At half-time (the prevailing cliche then was “lemon time”), a football association employee came around to take orders for tea. Some without milk, some without sugar, others with sugar and milk.
And he brought them all in the same pot and distributed them among the reporters. There might have been a profound philosophy underlying this, but I never discovered what it was. What I remember is the colour of the tea — brick red we called it, although it was sand brown.
Reality brought home
And then came the live telecast of the World Cup final. Watching Paolo Rossi and others in action led directly to a drop in attendance at league matches. For years, supporters with little access to world football had imagined that the matches played by HAL, CIL, Bangalore Blues and other teams were the pinnacle of the sport. Now they realised where the league stood in the pecking order. Perhaps embarrassed by their earlier full-throated approval of the competition, perhaps in the knowledge that the best football would be on TV, the fans kept away for a long time.

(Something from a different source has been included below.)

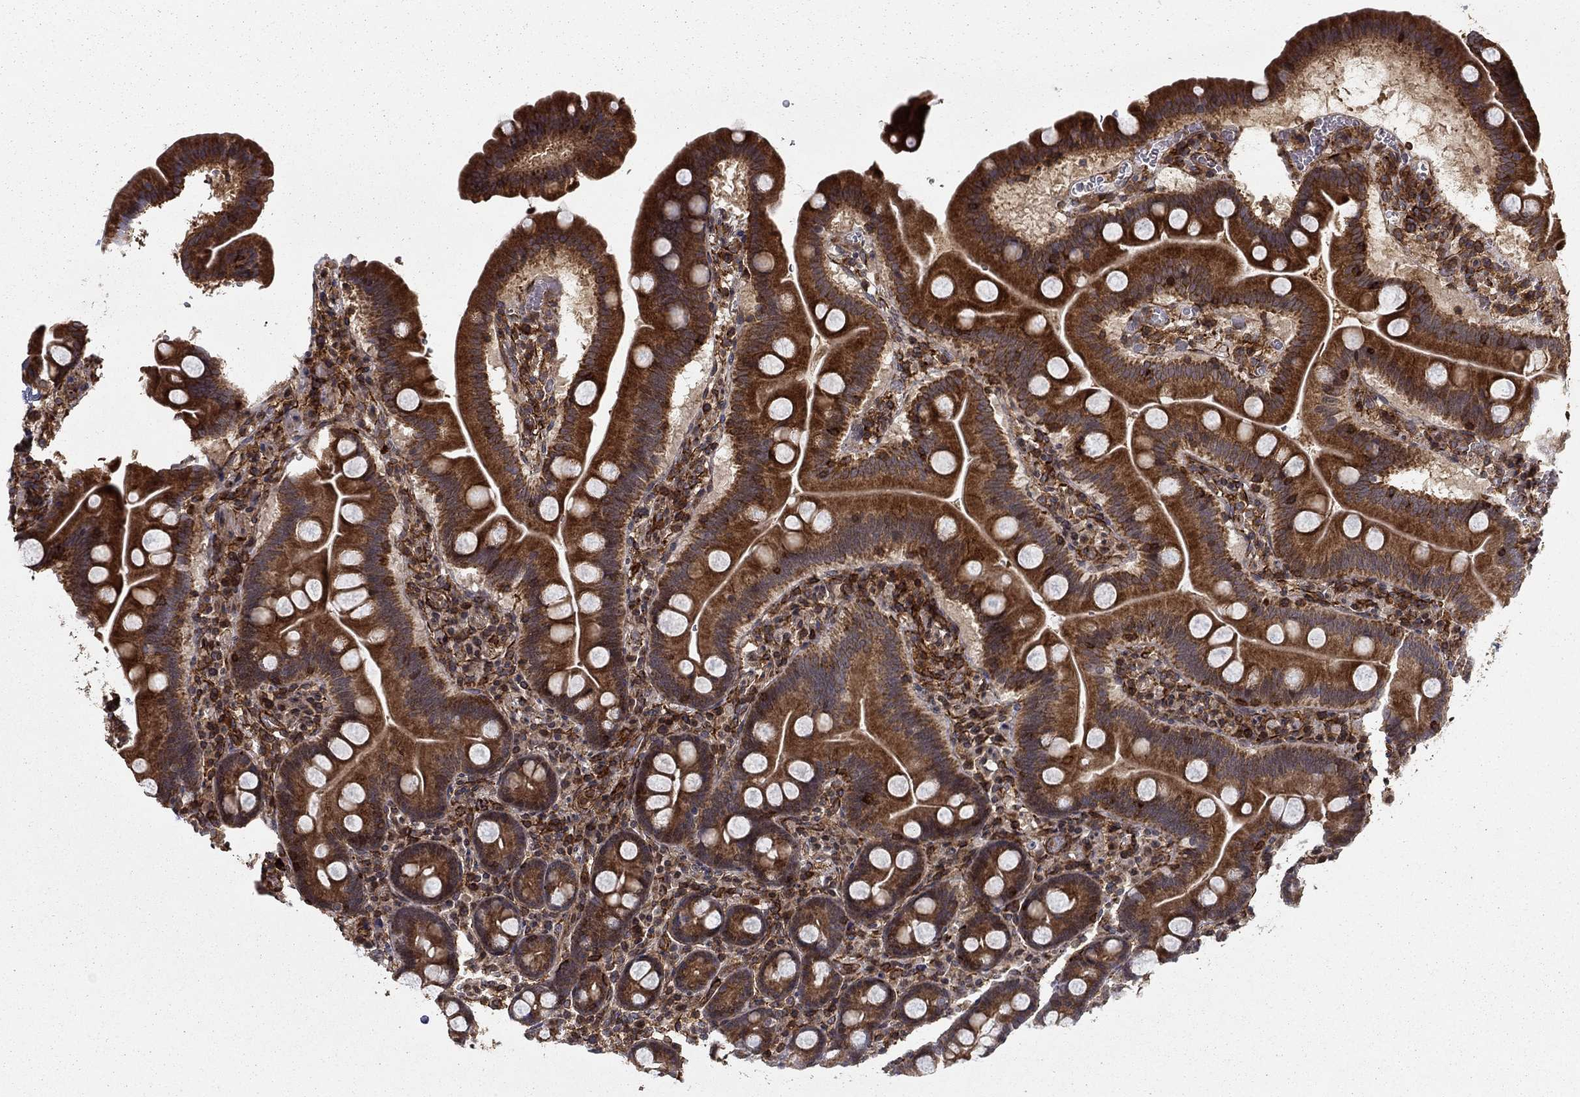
{"staining": {"intensity": "strong", "quantity": ">75%", "location": "cytoplasmic/membranous"}, "tissue": "duodenum", "cell_type": "Glandular cells", "image_type": "normal", "snomed": [{"axis": "morphology", "description": "Normal tissue, NOS"}, {"axis": "topography", "description": "Duodenum"}], "caption": "Immunohistochemistry of unremarkable human duodenum demonstrates high levels of strong cytoplasmic/membranous staining in about >75% of glandular cells. (DAB (3,3'-diaminobenzidine) = brown stain, brightfield microscopy at high magnification).", "gene": "ADM", "patient": {"sex": "male", "age": 59}}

At the time of the Italy-West Germany final, I had been in the profession for just a few months. The reward for this was to be on the night shift and report on the final from television! Italy beat West Germany 3-1, and since I was young and fresh and had not yet jettisoned purple prose, the report off TV was in full colour even if the TV itself wasn’t.
My football education came courtesy Leo Dudley Pereira, a wonderful reporter and wit and one of the finest at his job. He took me under his wing at the newspaper, and soon I was off to Kolkata to report on the first Nehru Cup international tournament. Uruguay won that. In the team was a young, elegant Enzo Francescoli, later to play in two World Cups.
Till that tournament, I hadn’t reported any football — not the national, not even the local league. I started at the top and worked my way down!
But it was always assumed that I would be a cricket writer, and that’s what happened. Every four years, however, I think back to that 1982 final, the Nehru Cup and the many friends I made in the sport. Including a man named Pele.